Speech Startup VocaliD Creates Personalized Voices With Crowd’s Help
[Updated, 10am. See below.] Losing the ability to speak is harrowing, and particularly poignant in conditions such as amyotrophic lateral sclerosis (known as ALS), stroke, or cerebral palsy. Yet many who can’t speak still can make some sounds with their voice—think gleeful yelps of joy or sorrowful shrieks of pain.
Those sounds are key to the work of Rupal Patel and her team at Belmont, MA-based startup VocaliD, who say they can now recreate a person’s voice, digitally.
For years, people with speaking difficulties have used computer-generated voices to communicate—among the most emblematic being renowned physicist Stephen Hawking, who has ALS. Users type in words to a computer or pick buttons that represent words to have a machine speak for them. The result is usually a robotic-sounding voice, generic and monotone, something that doesn’t account for individuality. And, for children with speech problems, it can feel awkward to take on a replacement that sounds like an adult, which account for most robotic voices.
VocaliD creates a computer voice that sounds like the user once did—or, in the case of someone who has never spoken, sounds like what they would have. Patel, a speech clinician and scientist who is a tenured professor at Northeastern University, uses the small noises from something like a laugh or hum from a person who can’t speak and records it. From the recording, Patel and her colleagues run the voice through their own computer software, which analyzes it for pitch, loudness, and rhythm, among myriad other factors.
“My thought was that those sounds have some kind of specificity,” Patel says. “We started trying to figure out if there’s a way we can take whatever is leftover in their voice, and create a unique computerized voice that would sound like them.”
Because the data from a client’s sample is limited, the company also gathers information from volunteers who offer to “donate” their own voices to be the cornerstone of building a new voice. VocaliD asks people to visit its website and record themselves speaking approximately 3,500 short sentences per user (only a few hundred at a time). The company then matches the volunteers with its clients based on age, height, gender, and other details that impact the way a voice sounds.
With those donor recordings, VocaliD’s software studies the donor’s speech characteristics—in essence, the way their lips move to enunciate vowels and consonants. For some who can’t speak, like an ALS patient, the main thing restricting speaking is an inability to move the tongue and lips, which filter sound and allow for speech.
VocaliD blends the two data sets to create a new, unique voice, Patel says. It is careful not to incorporate too much of the donor’s sound characteristics—an important point, since there is far more detailed data from people with fuller speaking abilities, she says.
“I want to make a blend,” she says. “I want to make it sound different enough from the donor, yet as clear as the donor.”
It’s still very early, but Patel has found definitive interest in the technology. Since launching an Indiegogo campaign last month, the startup has raised about $92,000, which is above the $70,000 goal. That includes four people who have contributed $10,000 each to be the first to receive a VocaliD voice in 2015. (One of the four is waiting to complete their own $10,000 Indiegogo Life campaign, the personal fundraiser part of the company.)
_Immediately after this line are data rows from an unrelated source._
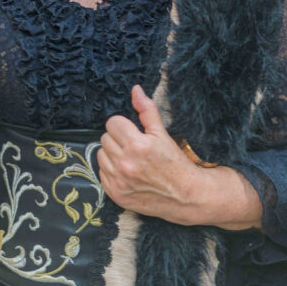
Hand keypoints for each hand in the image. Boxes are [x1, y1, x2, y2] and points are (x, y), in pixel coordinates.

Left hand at [97, 85, 262, 229]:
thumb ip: (146, 110)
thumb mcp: (162, 133)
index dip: (123, 125)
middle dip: (118, 138)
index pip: (112, 123)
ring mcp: (119, 181)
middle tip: (133, 145)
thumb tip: (135, 89)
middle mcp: (125, 164)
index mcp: (137, 145)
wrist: (185, 196)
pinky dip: (111, 170)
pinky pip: (101, 173)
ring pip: (101, 154)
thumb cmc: (174, 162)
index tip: (133, 132)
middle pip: (105, 138)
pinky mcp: (115, 194)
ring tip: (129, 158)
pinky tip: (126, 172)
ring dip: (112, 154)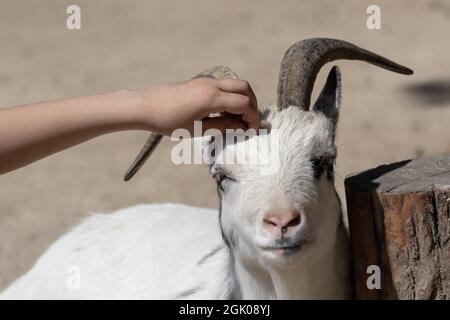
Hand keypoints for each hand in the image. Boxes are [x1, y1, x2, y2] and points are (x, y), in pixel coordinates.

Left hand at [138, 77, 258, 135]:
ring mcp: (206, 81)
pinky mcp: (200, 82)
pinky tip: (223, 112)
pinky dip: (231, 96)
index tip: (252, 130)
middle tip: (249, 121)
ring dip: (241, 98)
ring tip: (236, 118)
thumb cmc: (169, 122)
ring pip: (235, 84)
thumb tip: (241, 127)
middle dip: (251, 103)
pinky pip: (223, 85)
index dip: (252, 117)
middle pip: (244, 87)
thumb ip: (223, 126)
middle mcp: (211, 85)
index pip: (244, 103)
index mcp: (211, 98)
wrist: (146, 107)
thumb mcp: (197, 130)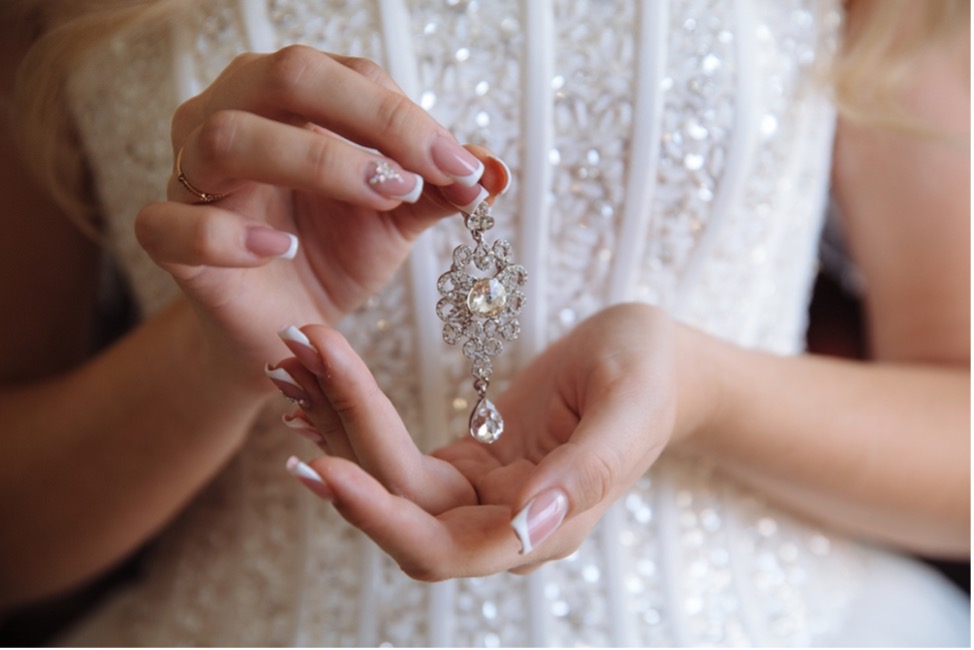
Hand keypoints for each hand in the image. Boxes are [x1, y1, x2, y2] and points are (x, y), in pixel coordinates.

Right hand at [134, 46, 506, 387]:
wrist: (287, 328)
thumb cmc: (333, 254)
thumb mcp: (395, 218)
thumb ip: (438, 190)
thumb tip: (494, 170)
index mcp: (288, 99)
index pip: (349, 75)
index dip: (409, 115)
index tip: (460, 165)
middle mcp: (232, 116)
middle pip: (286, 77)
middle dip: (370, 119)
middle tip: (421, 172)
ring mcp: (191, 177)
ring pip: (229, 137)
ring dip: (315, 161)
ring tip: (378, 198)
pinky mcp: (168, 241)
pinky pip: (171, 225)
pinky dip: (228, 236)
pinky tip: (284, 249)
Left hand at [274, 303, 689, 578]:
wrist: (654, 358)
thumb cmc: (651, 374)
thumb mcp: (628, 406)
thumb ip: (588, 471)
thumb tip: (531, 527)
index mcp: (544, 525)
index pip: (444, 546)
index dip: (382, 515)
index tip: (326, 467)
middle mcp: (503, 523)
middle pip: (401, 512)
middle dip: (343, 452)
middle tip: (291, 380)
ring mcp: (481, 497)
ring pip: (390, 483)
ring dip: (340, 428)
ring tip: (295, 364)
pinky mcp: (466, 466)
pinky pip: (398, 456)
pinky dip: (359, 421)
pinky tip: (321, 388)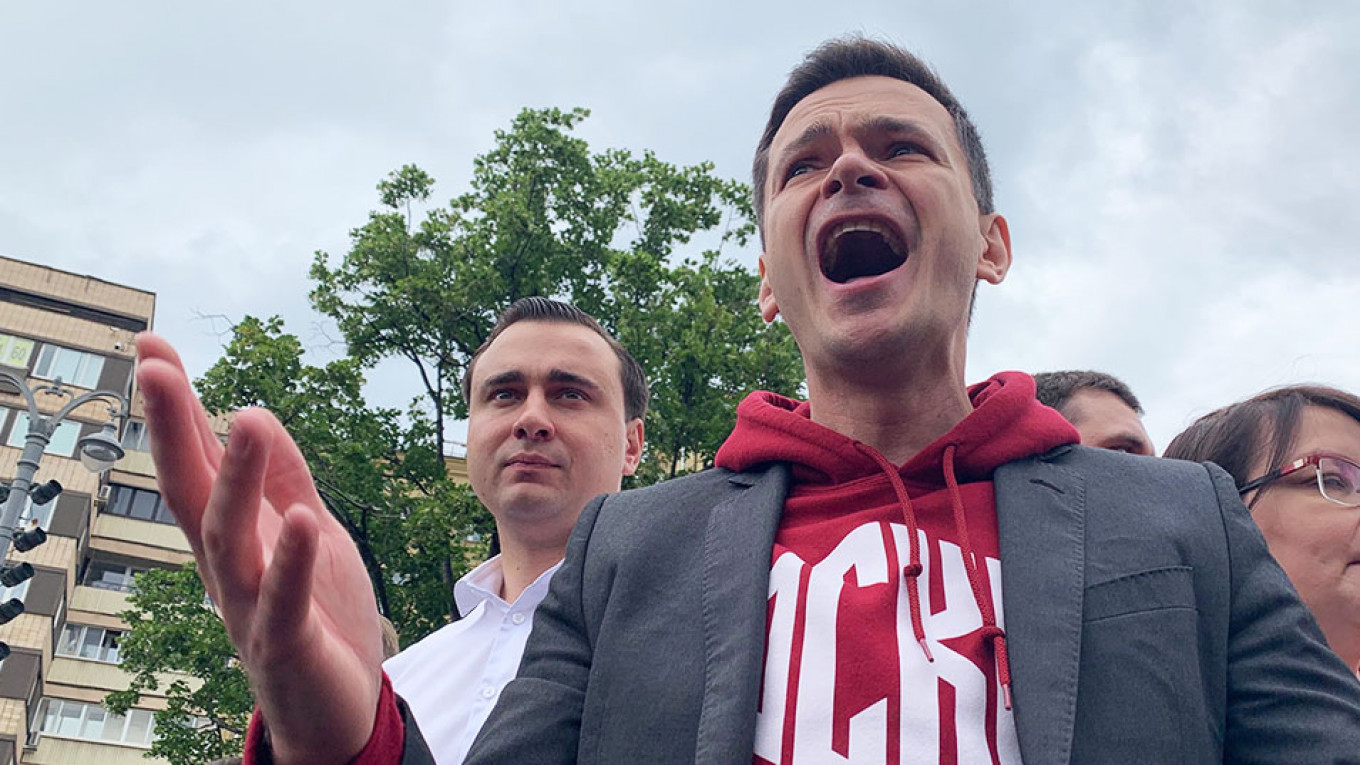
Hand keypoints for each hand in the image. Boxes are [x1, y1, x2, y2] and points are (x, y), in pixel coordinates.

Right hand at [136, 333, 381, 764]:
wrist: (334, 712)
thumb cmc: (318, 617)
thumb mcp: (309, 534)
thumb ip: (286, 481)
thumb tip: (254, 413)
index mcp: (233, 537)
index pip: (197, 462)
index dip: (175, 408)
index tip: (150, 347)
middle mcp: (227, 567)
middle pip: (190, 491)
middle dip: (172, 430)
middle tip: (154, 367)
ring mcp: (250, 607)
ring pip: (230, 539)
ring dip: (238, 479)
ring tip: (249, 416)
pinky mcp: (285, 644)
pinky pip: (284, 598)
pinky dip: (288, 561)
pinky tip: (298, 519)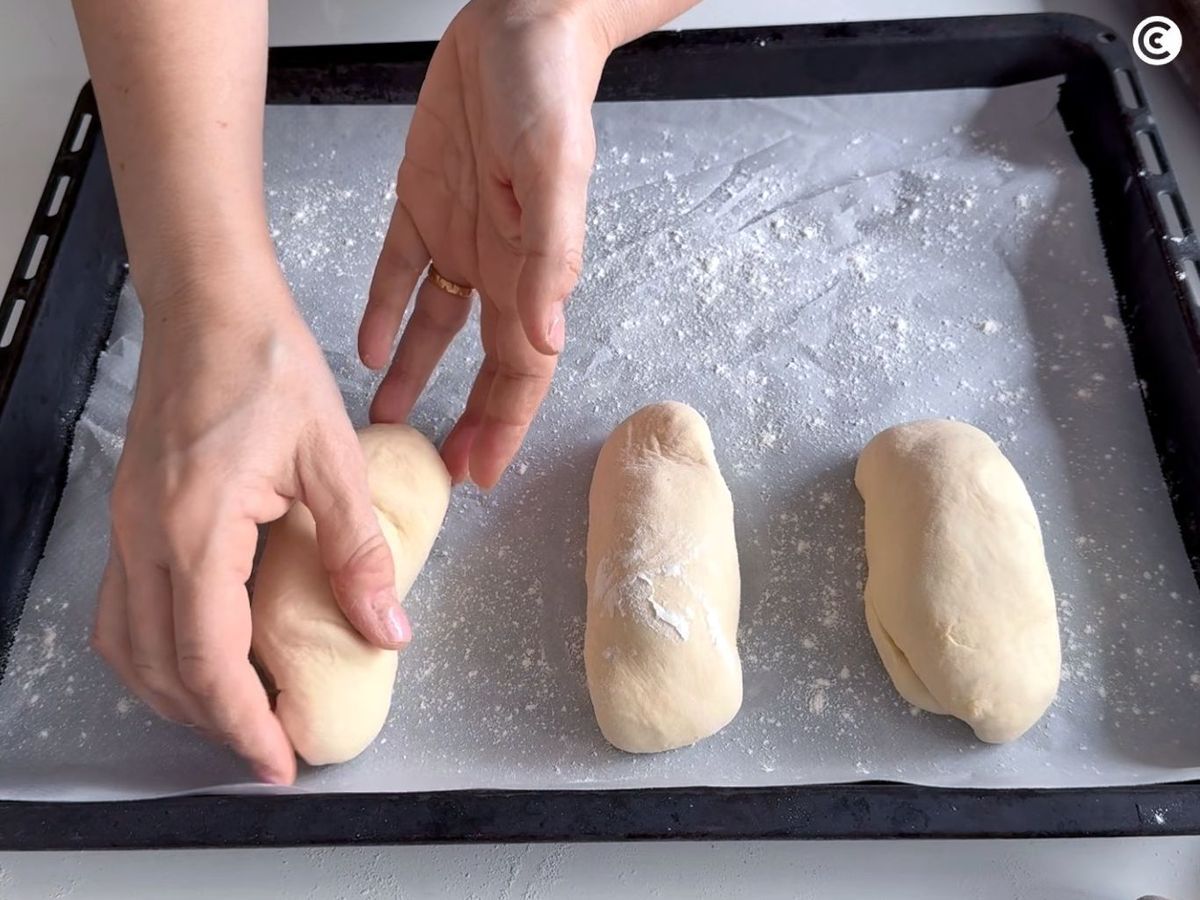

A VocaliD voice won’t typically be that costly, according to the company. Around 30 others have bought a voice for the pre-order price of $1,000, Patel says, which is lower than the cost of actually creating it. The company expects to make money through a subscription service, instead. Those pre-orders should be delivered in 2016, she says.
The subscription pays for some of the costs of building the device that VocaliD didn’t recoup in the original purchase price, as well as updates, Patel says. People can use the voice on specialized tablets made for voice communication, which allow users to select words or images, Patel says. It can also be loaded onto their own computer or smartphone, where a person can type in sentences, Patel says.
During the pre-order, the company is charging $20 per month, though that will depend on demand, Patel says. [An earlier version of this article had information about future pricing, which was erroneous. That sentence has been removed—Eds.]
Though she began work on the technology seven years ago, Patel didn’t make VocaliD a business until May 2014. She received a $150,000 grant from the National Science Foundation in December. Meanwhile, the startup went through the MassChallenge accelerator program last year.
VocaliD began the Indiegogo campaign to prove that there is demand in the market. The funds from crowdsourcing will help the company fulfill any pre-orders for 2015, and Patel expects she’ll need to raise a few hundred thousand dollars more. In addition to grant funds, she may pursue angel investors or further crowdfunding. The company is also working to improve its technology and reduce the cost of producing the voices, Patel says.
Patel is talking to organizations like the ALS Association about potentially working together. ALS patients may be able to store their voice in the company’s Voicebank, where VocaliD stores donors’ recordings, before the disease takes a patient’s ability to speak, Patel says. More than 10,000 people are actively working on or have completed donating their voice, she says.
All of which speaks, quite literally, to Patel’s greater goal. “I would love to save the voices of people who are losing them,” she says.